(Problem description):
Reproduce all the lines below, swapping "locality" for "site" wherever it occurs and keeping everything else identical.

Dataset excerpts
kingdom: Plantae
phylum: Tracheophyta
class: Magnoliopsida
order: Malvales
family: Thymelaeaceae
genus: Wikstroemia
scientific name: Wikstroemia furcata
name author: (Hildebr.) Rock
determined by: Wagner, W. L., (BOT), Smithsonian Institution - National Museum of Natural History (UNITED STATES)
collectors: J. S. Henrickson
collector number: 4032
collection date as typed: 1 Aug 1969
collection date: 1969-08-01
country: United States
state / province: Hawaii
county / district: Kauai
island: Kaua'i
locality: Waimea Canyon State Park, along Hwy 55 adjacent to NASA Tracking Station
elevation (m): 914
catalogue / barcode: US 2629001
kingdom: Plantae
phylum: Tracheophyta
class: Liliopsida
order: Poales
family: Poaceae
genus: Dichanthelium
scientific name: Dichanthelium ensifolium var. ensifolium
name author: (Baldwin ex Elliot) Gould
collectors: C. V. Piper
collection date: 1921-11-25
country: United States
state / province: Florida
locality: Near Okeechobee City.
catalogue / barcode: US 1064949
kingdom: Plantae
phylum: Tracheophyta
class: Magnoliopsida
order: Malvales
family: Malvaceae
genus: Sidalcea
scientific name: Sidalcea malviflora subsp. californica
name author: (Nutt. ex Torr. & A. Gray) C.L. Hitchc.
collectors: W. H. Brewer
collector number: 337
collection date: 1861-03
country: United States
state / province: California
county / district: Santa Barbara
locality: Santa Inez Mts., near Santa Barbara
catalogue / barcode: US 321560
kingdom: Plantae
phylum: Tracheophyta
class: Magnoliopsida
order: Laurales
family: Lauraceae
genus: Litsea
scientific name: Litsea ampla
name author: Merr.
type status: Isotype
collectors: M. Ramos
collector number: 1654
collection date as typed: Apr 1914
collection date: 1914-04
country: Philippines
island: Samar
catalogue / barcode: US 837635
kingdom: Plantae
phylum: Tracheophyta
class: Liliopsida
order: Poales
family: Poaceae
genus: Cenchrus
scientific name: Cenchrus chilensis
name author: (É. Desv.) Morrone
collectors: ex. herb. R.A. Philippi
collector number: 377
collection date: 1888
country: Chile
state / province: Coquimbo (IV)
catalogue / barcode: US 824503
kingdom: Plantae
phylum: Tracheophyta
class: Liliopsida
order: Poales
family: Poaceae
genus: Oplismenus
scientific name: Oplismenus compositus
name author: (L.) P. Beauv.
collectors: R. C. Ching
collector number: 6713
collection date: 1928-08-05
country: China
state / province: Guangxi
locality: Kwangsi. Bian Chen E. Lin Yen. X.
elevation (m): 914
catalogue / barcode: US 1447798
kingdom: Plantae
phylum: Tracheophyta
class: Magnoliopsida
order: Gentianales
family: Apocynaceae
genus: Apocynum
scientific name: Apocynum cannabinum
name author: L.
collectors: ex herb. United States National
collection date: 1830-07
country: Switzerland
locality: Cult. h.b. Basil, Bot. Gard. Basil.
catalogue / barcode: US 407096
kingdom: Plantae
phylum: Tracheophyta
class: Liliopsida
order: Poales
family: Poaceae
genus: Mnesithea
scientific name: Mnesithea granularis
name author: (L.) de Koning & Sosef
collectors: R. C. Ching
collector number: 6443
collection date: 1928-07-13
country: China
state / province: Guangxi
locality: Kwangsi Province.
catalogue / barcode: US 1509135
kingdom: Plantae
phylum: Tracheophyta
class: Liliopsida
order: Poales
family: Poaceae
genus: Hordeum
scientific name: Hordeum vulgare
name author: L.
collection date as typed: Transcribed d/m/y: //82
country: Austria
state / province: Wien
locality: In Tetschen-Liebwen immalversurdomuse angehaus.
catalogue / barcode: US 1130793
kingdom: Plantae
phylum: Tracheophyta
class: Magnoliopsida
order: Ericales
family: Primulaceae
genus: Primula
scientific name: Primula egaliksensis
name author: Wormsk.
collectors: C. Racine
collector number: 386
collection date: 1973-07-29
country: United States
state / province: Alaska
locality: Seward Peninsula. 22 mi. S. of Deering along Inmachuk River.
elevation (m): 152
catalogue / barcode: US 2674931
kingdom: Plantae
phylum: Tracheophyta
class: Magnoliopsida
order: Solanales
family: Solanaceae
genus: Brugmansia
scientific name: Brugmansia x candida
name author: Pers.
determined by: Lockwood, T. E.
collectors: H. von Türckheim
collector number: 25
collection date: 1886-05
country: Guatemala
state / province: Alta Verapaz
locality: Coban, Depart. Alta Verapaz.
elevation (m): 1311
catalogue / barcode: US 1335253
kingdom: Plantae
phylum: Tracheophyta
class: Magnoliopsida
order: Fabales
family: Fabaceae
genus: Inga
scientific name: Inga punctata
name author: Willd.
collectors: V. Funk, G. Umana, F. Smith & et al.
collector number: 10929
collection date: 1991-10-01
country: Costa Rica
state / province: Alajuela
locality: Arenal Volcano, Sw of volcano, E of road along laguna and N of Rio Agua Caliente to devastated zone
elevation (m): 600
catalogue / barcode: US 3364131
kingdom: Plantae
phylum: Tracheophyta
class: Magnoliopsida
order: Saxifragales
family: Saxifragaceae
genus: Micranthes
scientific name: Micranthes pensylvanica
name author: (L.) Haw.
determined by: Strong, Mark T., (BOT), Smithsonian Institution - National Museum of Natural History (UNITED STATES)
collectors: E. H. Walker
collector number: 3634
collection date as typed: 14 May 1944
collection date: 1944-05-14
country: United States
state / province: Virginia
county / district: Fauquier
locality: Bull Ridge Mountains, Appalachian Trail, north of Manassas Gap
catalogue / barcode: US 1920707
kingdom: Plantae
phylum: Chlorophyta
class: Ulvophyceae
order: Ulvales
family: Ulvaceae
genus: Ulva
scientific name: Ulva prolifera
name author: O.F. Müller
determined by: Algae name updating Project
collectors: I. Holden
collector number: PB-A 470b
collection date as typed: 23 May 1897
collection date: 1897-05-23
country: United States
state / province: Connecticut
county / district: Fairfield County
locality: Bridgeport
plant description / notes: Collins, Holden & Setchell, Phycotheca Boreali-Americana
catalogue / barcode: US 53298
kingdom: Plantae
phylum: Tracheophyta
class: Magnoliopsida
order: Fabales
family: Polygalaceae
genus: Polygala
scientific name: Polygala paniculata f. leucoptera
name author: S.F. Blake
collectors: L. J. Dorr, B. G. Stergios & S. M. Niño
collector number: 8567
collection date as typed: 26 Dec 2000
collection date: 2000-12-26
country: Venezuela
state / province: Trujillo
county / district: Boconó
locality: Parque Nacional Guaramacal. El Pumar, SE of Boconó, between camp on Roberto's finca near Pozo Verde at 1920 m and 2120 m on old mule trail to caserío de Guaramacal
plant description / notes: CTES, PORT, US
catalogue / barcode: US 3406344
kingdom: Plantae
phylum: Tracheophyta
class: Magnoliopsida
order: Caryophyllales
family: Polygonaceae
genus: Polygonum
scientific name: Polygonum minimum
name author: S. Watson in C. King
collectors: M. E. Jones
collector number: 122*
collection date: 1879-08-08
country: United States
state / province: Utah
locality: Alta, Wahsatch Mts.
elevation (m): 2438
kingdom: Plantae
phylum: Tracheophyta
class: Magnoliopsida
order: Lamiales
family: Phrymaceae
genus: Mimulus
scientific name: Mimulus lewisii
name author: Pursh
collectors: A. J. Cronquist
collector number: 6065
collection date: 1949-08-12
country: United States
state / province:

(Correct answer):
kingdom: Plantae
phylum: Tracheophyta
class: Magnoliopsida
order: Malvales
family: Thymelaeaceae
genus: Wikstroemia
scientific name: Wikstroemia furcata
name author: (Hildebr.) Rock
determined by: Wagner, W. L., (BOT), Smithsonian Institution - National Museum of Natural History (UNITED STATES)
collectors: J. S. Henrickson
collector number: 4032
collection date as typed: 1 Aug 1969
collection date: 1969-08-01
country: United States
state / province: Hawaii
county / district: Kauai
island: Kaua'i
site: Waimea Canyon State Park, along Hwy 55 adjacent to NASA Tracking Station
elevation (m): 914
catalogue / barcode: US 2629001
kingdom: Plantae
phylum: Tracheophyta
class: Liliopsida
order: Poales
family: Poaceae
genus: Dichanthelium
scientific name: Dichanthelium ensifolium var. ensifolium
name author: (Baldwin ex Elliot) Gould
collectors: C. V. Piper
collection date: 1921-11-25
country: United States
state / province: Florida
site: Near Okeechobee City.
catalogue / barcode: US 1064949
kingdom: Plantae
phylum: Tracheophyta
class: Magnoliopsida
order: Malvales
family: Malvaceae
genus: Sidalcea
scientific name: Sidalcea malviflora subsp. californica
name author: (Nutt. ex Torr. & A. Gray) C.L. Hitchc.
collectors: W. H. Brewer
collector number: 337
collection date: 1861-03
country: United States
state / province: California
county / district: Santa Barbara
site: Santa Inez Mts., near Santa Barbara
catalogue / barcode: US 321560
kingdom: Plantae
phylum: Tracheophyta
class: Magnoliopsida
order: Laurales
family: Lauraceae
genus: Litsea
scientific name: Litsea ampla
name author: Merr.
type status: Isotype
collectors: M. Ramos
collector number: 1654
collection date as typed: Apr 1914
collection date: 1914-04
country: Philippines
island: Samar
catalogue / barcode: US 837635
kingdom: Plantae
phylum: Tracheophyta
class: Liliopsida
order: Poales
family: Poaceae
genus: Cenchrus
scientific name: Cenchrus chilensis
name author: (É. Desv.) Morrone
collectors: ex. herb. R.A. Philippi
collector number: 377
collection date: 1888
country: Chile
state / province: Coquimbo (IV)
catalogue / barcode: US 824503
kingdom: Plantae
phylum: Tracheophyta
class: Liliopsida
order: Poales
family: Poaceae
genus: Oplismenus
scientific name: Oplismenus compositus
name author: (L.) P. Beauv.
collectors: R. C. Ching
collector number: 6713
collection date: 1928-08-05
country: China
state / province: Guangxi
site: Kwangsi. Bian Chen E. Lin Yen. X.
elevation (m): 914
catalogue / barcode: US 1447798
kingdom: Plantae
phylum: Tracheophyta
class: Magnoliopsida
order: Gentianales
family: Apocynaceae
genus: Apocynum
scientific name: Apocynum cannabinum
name author: L.
collectors: ex herb. United States National
collection date: 1830-07
country: Switzerland
site: Cult. h.b. Basil, Bot. Gard. Basil.
catalogue / barcode: US 407096
kingdom: Plantae
phylum: Tracheophyta
class: Liliopsida
order: Poales
family: Poaceae
genus: Mnesithea
scientific name: Mnesithea granularis
name author: (L.) de Koning & Sosef
collectors: R. C. Ching
collector number: 6443
collection date: 1928-07-13
country: China
state / province: Guangxi
site: Kwangsi Province.
catalogue / barcode: US 1509135
kingdom: Plantae
phylum: Tracheophyta
class: Liliopsida
order: Poales
family: Poaceae
genus: Hordeum
scientific name: Hordeum vulgare
name author: L.
collection date as typed: Transcribed d/m/y: //82
country: Austria
state / province: Wien
site: In Tetschen-Liebwen immalversurdomuse angehaus.
catalogue / barcode: US 1130793
kingdom: Plantae
phylum: Tracheophyta
class: Magnoliopsida
order: Ericales
family: Primulaceae
genus: Primula
scientific name: Primula egaliksensis
name author: Wormsk.
collectors: C. Racine
collector number: 386
collection date: 1973-07-29
country: United States
state / province: Alaska
site: Seward Peninsula. 22 mi. S. of Deering along Inmachuk River.
elevation (m): 152
catalogue / barcode: US 2674931
kingdom: Plantae
phylum: Tracheophyta
class: Magnoliopsida
order: Solanales
family: Solanaceae
genus: Brugmansia
scientific name: Brugmansia x candida
name author: Pers.
determined by: Lockwood, T. E.
collectors: H. von Türckheim
collector number: 25
collection date: 1886-05
country: Guatemala
state / province: Alta Verapaz
site: Coban, Depart. Alta Verapaz.
elevation (m): 1311
catalogue / barcode: US 1335253
kingdom: Plantae
phylum: Tracheophyta
class: Magnoliopsida
order: Fabales
family: Fabaceae
genus: Inga
scientific name: Inga punctata
name author: Willd.
collectors: V. Funk, G. Umana, F. Smith & et al.
collector number: 10929
collection date: 1991-10-01
country: Costa Rica
state / province: Alajuela
site: Arenal Volcano, Sw of volcano, E of road along laguna and N of Rio Agua Caliente to devastated zone
elevation (m): 600
catalogue / barcode: US 3364131
kingdom: Plantae
phylum: Tracheophyta
class: Magnoliopsida
order: Saxifragales
family: Saxifragaceae
genus: Micranthes
scientific name: Micranthes pensylvanica
name author: (L.) Haw.
determined by: Strong, Mark T., (BOT), Smithsonian Institution - National Museum of Natural History (UNITED STATES)
collectors: E. H. Walker
collector number: 3634
collection date as typed: 14 May 1944
collection date: 1944-05-14
country: United States
state / province: Virginia
county / district: Fauquier
site: Bull Ridge Mountains, Appalachian Trail, north of Manassas Gap
catalogue / barcode: US 1920707
kingdom: Plantae
phylum: Chlorophyta
class: Ulvophyceae
order: Ulvales
family: Ulvaceae
genus: Ulva
scientific name: Ulva prolifera
name author: O.F. Müller
determined by: Algae name updating Project
collectors: I. Holden
collector number: PB-A 470b
collection date as typed: 23 May 1897
collection date: 1897-05-23
country: United States
state / province: Connecticut
county / district: Fairfield County
site: Bridgeport
plant description / notes: Collins, Holden & Setchell, Phycotheca Boreali-Americana
catalogue / barcode: US 53298
kingdom: Plantae
phylum: Tracheophyta
class: Magnoliopsida
order: Fabales
family: Polygalaceae
genus: Polygala
scientific name: Polygala paniculata f. leucoptera
name author: S.F. Blake
collectors: L. J. Dorr, B. G. Stergios & S. M. Niño
collector number: 8567
collection date as typed: 26 Dec 2000
collection date: 2000-12-26
country: Venezuela
state / province: Trujillo
county / district: Boconó
site: Parque Nacional Guaramacal. El Pumar, SE of Boconó, between camp on Roberto's finca near Pozo Verde at 1920 m and 2120 m on old mule trail to caserío de Guaramacal
plant description / notes: CTES, PORT, US
catalogue / barcode: US 3406344
kingdom: Plantae
phylum: Tracheophyta
class: Magnoliopsida
order: Caryophyllales
family: Polygonaceae
genus: Polygonum
scientific name: Polygonum minimum
name author: S. Watson in C. King
collectors: M. E. Jones
collector number: 122*
collection date: 1879-08-08
country: United States
state / province: Utah
site: Alta, Wahsatch Mts.
elevation (m): 2438
kingdom: Plantae
phylum: Tracheophyta
class: Magnoliopsida
order: Lamiales
family: Phrymaceae
genus: Mimulus
scientific name: Mimulus lewisii
name author: Pursh
collectors: A. J. Cronquist
collector number: 6065
collection date: 1949-08-12
country: United States
state / province:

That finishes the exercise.